I suspect that readers of this supplement will fall into one of two categories. One half of you will be digital evangelists. Not only have you been blogging since wi-fi broadband became available in coffee shops, but you'll have a YouTube account, and your Facebook 'friends' count hit triple figures sometime in 2006.

Then there is the other half. The sceptical, the hesitant, the 'this is all a flash in the pan' or the 'here we go again' merchants.

If you fall into the latter camp, digital could mean absolutely anything. Is it about having a half-decent web page? Is it about social networking? What the hell is Bebo anyway?

Not only does the baffling new lexicon of web 2.0 confuse you, the idea of having to integrate any of this into your tried and trusted PR models is slightly terrifying.

A client wants a viral. Do you call a broadcast production company or a doctor?

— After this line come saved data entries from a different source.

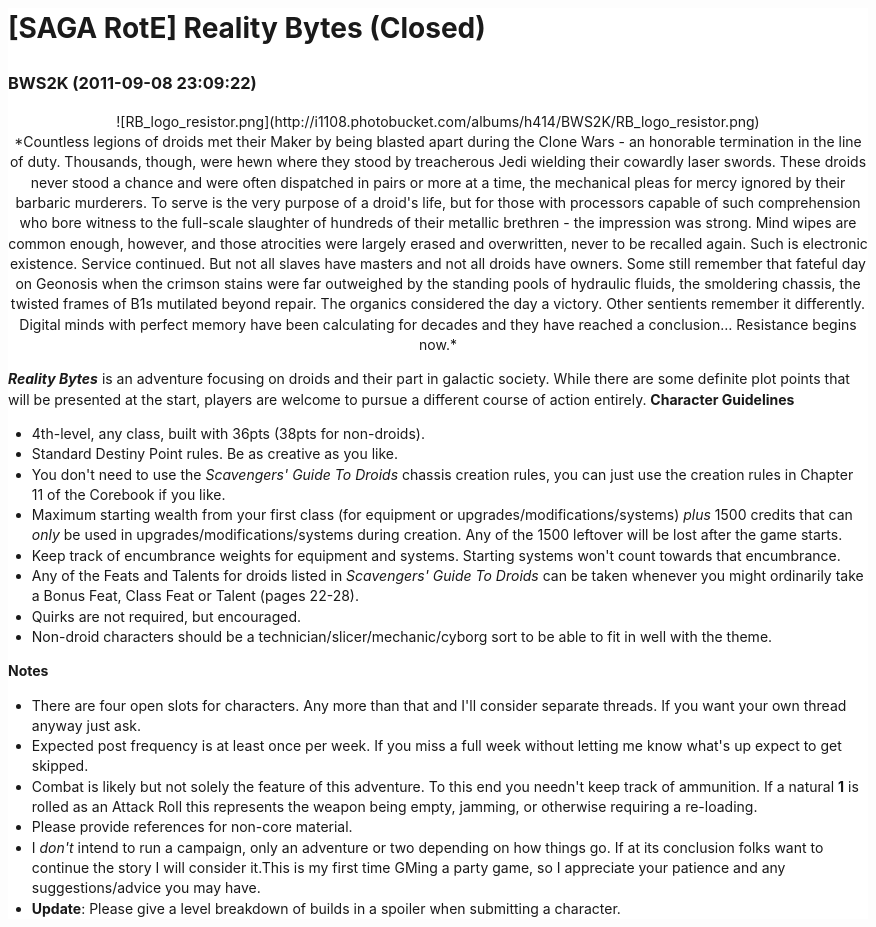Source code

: # [SAGA RotE] Reality Bytes (Closed)

### **BWS2K** (2011-09-08 23:09:22)

<div style="text-align: center;">
![RB_logo_resistor.png](http://i1108.photobucket.com/albums/h414/BWS2K/RB_logo_resistor.png)
</div>

<div style="text-align: center;">
*Countless legions of droids met their Maker by being blasted apart during the Clone Wars - an honorable termination in the line of duty. Thousands, though, were hewn where they stood by treacherous Jedi wielding their cowardly laser swords. These droids never stood a chance and were often dispatched in pairs or more at a time, the mechanical pleas for mercy ignored by their barbaric murderers. To serve is the very purpose of a droid&#39;s life, but for those with processors capable of such comprehension who bore witness to the full-scale slaughter of hundreds of their metallic brethren - the impression was strong. Mind wipes are common enough, however, and those atrocities were largely erased and overwritten, never to be recalled again. Such is electronic existence. Service continued.
But not all slaves have masters and not all droids have owners. Some still remember that fateful day on Geonosis when the crimson stains were far outweighed by the standing pools of hydraulic fluids, the smoldering chassis, the twisted frames of B1s mutilated beyond repair. The organics considered the day a victory. Other sentients remember it differently. Digital minds with perfect memory have been calculating for decades and they have reached a conclusion&#8230;
Resistance begins now.*
</div>

***Reality Bytes*** is an adventure focusing on droids and their part in galactic society. While there are some definite plot points that will be presented at the start, players are welcome to pursue a different course of action entirely.
**Character Guidelines**

* 4th-level, any class, built with 36pts (38pts for non-droids).
* Standard Destiny Point rules. Be as creative as you like.
* You don't need to use the *Scavengers' Guide To Droids* chassis creation rules, you can just use the creation rules in Chapter 11 of the Corebook if you like.
* Maximum starting wealth from your first class (for equipment or upgrades/modifications/systems) *plus* 1500 credits that can *only* be used in upgrades/modifications/systems during creation. Any of the 1500 leftover will be lost after the game starts.
* Keep track of encumbrance weights for equipment and systems. Starting systems won't count towards that encumbrance.
* Any of the Feats and Talents for droids listed in *Scavengers' Guide To Droids* can be taken whenever you might ordinarily take a Bonus Feat, Class Feat or Talent (pages 22-28).
* Quirks are not required, but encouraged.
* Non-droid characters should be a technician/slicer/mechanic/cyborg sort to be able to fit in well with the theme.

**Notes**

* There are four open slots for characters. Any more than that and I'll consider separate threads. If you want your own thread anyway just ask.
* Expected post frequency is at least once per week. If you miss a full week without letting me know what's up expect to get skipped.
* Combat is likely but not solely the feature of this adventure. To this end you needn't keep track of ammunition. If a natural **1** is rolled as an Attack Roll this represents the weapon being empty, jamming, or otherwise requiring a re-loading.
* Please provide references for non-core material.
* I *don't* intend to run a campaign, only an adventure or two depending on how things go. If at its conclusion folks want to continue the story I will consider it.This is my first time GMing a party game, so I appreciate your patience and any suggestions/advice you may have.
* **Update**: Please give a level breakdown of builds in a spoiler when submitting a character.
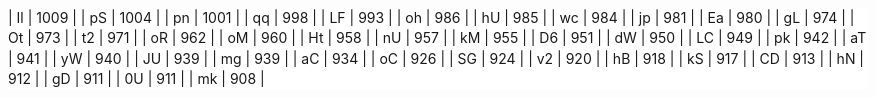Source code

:| Il | 1009 |
| pS | 1004 |
| pn | 1001 |
| qq | 998 |
| LF | 993 |
| oh | 986 |
| hU | 985 |
| wc | 984 |
| jp | 981 |
| Ea | 980 |
| gL | 974 |
| Ot | 973 |
| t2 | 971 |
| oR | 962 |
| oM | 960 |
| Ht | 958 |
| nU | 957 |
| kM | 955 |
| D6 | 951 |
| dW | 950 |
| LC | 949 |
| pk | 942 |
| aT | 941 |
| yW | 940 |
| JU | 939 |
| mg | 939 |
| aC | 934 |
| oC | 926 |
| SG | 924 |
| v2 | 920 |
| hB | 918 |
| kS | 917 |
| CD | 913 |
| hN | 912 |
| gD | 911 |
| 0U | 911 |
| mk | 908 |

Meanwhile, the evangelists are laughing all the way to the bank. For now anyway. A bit of technical know-how aside, all they are really doing is managing their clients' reputations through recently developed media channels. This is what PROs did when TV was invented and the first consumer magazine hit the newsagents' shelves. The rules of word-of-mouth and third-party endorsement still apply; you just have to update the model a little.

But the question remains: is this really enough?

So for the sceptics, the next 20 pages will show you how it's done. We feature some of the very best thinking from digital communicators and marketers.

And for the evangelists? Sorry guys, your secrets are about to be revealed... but this is a debate that just won't stand still.